Daniel Silva at Sinai — Tuesday at 7:30 p.m.

 Daniel Silva at Sinai — Tuesday at 7:30 p.m.
Silva Fallen Angel

Daniel Silva, author of The Fallen Angel, the latest novel featuring Gabriel Allon, art restorer and retired Israeli spy, will be at Sinai Temple in Los Angeles Tuesday at 7:30 p.m. for a conversation about the novel with Rabbi David Wolpe.

Last week, Hugh Hewitt broadcast a two-hour interview with Silva; the interview preceded the terrorist attack in Bulgaria on Israeli tourists, but is particularly relevant and important in light of it. The transcript is here.

Here is the first paragraph of the new novel:

It was Niccolò Moretti, caretaker of St. Peter’s Basilica, who made the discovery that started it all. The time was 6:24 a.m., but owing to a wholly innocent error of transcription, the Vatican’s first official statement incorrectly reported it as 6:42. It was one of numerous missteps, large and small, that would lead many to conclude the Holy See had something to hide, which was indeed the case. The Roman Catholic Church, said a noteworthy dissident, was but one scandal away from oblivion. The last thing His Holiness needed now was a dead body in the sacred heart of Christendom.

It is the body of a beautiful woman, a curator in the Vatican. The Pope’s private secretary concludes that there will have to be two investigations, one for public consumption and the other for his own. To conduct the private one, he calls on Gabriel Allon, “a man much like himself. A fallen angel in black. A sinner in the city of saints.”

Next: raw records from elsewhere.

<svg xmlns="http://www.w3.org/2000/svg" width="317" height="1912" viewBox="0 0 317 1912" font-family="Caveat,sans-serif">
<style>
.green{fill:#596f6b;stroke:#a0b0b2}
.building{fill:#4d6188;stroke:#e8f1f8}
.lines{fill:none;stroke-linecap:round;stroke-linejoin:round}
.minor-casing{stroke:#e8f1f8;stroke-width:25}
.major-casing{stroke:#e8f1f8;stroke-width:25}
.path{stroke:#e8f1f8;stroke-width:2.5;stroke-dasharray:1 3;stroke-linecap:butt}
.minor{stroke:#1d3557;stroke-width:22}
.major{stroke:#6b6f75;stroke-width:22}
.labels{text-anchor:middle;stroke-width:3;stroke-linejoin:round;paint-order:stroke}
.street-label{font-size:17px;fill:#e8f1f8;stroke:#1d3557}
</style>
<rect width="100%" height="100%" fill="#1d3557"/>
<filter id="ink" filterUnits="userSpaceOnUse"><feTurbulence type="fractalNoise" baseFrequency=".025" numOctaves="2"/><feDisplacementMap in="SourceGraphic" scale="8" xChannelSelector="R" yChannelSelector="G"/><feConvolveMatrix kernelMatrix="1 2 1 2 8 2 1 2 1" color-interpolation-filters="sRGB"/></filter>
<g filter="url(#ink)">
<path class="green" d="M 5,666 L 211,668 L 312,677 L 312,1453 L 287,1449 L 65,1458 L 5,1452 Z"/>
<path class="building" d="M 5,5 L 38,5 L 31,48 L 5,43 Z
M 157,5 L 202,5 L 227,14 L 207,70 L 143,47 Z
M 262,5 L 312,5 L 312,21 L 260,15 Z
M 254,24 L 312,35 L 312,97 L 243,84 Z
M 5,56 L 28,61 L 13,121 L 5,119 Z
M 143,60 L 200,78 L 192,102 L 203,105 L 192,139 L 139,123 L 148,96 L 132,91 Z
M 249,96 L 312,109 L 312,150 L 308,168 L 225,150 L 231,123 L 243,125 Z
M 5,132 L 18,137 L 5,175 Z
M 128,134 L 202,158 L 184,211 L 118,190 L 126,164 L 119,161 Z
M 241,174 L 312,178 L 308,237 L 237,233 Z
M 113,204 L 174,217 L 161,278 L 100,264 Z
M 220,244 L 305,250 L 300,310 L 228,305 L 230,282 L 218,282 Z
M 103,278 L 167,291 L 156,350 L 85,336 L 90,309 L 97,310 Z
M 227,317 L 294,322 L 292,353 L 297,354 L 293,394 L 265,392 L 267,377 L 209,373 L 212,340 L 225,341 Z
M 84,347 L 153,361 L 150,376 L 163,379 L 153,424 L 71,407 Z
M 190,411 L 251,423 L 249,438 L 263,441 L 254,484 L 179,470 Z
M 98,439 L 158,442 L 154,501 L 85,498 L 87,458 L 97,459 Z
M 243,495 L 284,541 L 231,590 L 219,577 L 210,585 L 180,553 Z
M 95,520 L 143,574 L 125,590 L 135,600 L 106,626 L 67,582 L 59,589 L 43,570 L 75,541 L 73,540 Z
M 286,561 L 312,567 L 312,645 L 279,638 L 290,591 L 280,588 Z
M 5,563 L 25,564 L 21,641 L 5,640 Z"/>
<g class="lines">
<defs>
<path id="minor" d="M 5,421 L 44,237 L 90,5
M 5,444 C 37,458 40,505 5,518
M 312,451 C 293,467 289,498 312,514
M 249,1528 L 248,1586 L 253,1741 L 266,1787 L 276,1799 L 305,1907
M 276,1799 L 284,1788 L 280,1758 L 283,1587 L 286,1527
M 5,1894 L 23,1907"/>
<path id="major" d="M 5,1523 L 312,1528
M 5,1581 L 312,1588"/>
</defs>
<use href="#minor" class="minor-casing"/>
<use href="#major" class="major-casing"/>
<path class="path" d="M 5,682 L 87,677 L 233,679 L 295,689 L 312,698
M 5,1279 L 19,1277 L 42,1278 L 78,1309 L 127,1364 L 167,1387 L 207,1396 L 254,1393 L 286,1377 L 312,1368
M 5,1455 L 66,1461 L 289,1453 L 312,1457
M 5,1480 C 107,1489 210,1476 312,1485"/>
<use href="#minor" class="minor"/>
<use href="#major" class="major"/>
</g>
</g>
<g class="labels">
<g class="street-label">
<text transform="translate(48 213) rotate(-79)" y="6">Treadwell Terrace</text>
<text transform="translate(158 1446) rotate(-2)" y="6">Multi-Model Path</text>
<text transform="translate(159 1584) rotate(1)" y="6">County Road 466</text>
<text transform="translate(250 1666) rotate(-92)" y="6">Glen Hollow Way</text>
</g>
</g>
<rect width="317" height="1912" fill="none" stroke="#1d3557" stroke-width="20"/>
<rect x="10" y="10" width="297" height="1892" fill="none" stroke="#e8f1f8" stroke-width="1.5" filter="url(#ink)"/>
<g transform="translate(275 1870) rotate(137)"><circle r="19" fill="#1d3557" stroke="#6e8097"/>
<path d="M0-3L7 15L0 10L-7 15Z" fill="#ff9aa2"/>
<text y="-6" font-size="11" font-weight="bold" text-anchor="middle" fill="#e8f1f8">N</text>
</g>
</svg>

The Hewitt interview is worth reading in its entirety. Here is an interesting excerpt:

HH: You were a reporter, for the benefit of our audience, before you were a novelist. When you were a reporter, and you started to pick up the pen and start to write your first book, did you think that you would end up being involved in the history of the state of Israel to the extent that the Gabriel Alon books have made you?

DS: No. I did not. In fact, Gabriel was not supposed to be a continuing character. … He was at the second tier. And then as I got into the book and started working, he just took it over. And by the time I finished that novel, I knew that I’d created a special character, but my instincts told me that there was, you know, far too much anti-Israel sentiment in the world, far too much anti-Semitism, frankly, for an Israeli character to ever work in a truly mass market way. And thank goodness, a very smart woman named Phyllis Graham, who was then the publisher of Putnam, told me that I was wrong.

HH: Boy, were you ever wrong. Is there any way to communicate to the audience how commercially successful this is, because it’s what, thirty countries around the world that carry it?

DS: It is. It is at least that, and I think that, and countries that are frankly not friendly to the state of Israel. I think that there are just certain universalities to Gabriel Alon’s story that make him attractive to a wide audience. And I do do things in the types of stories that I tell, and the way that I tell them, to make it work for a broad audience. But I’m stunned by it. No one is more surprised to see Gabriel Alon at the top of the bestseller list than I am.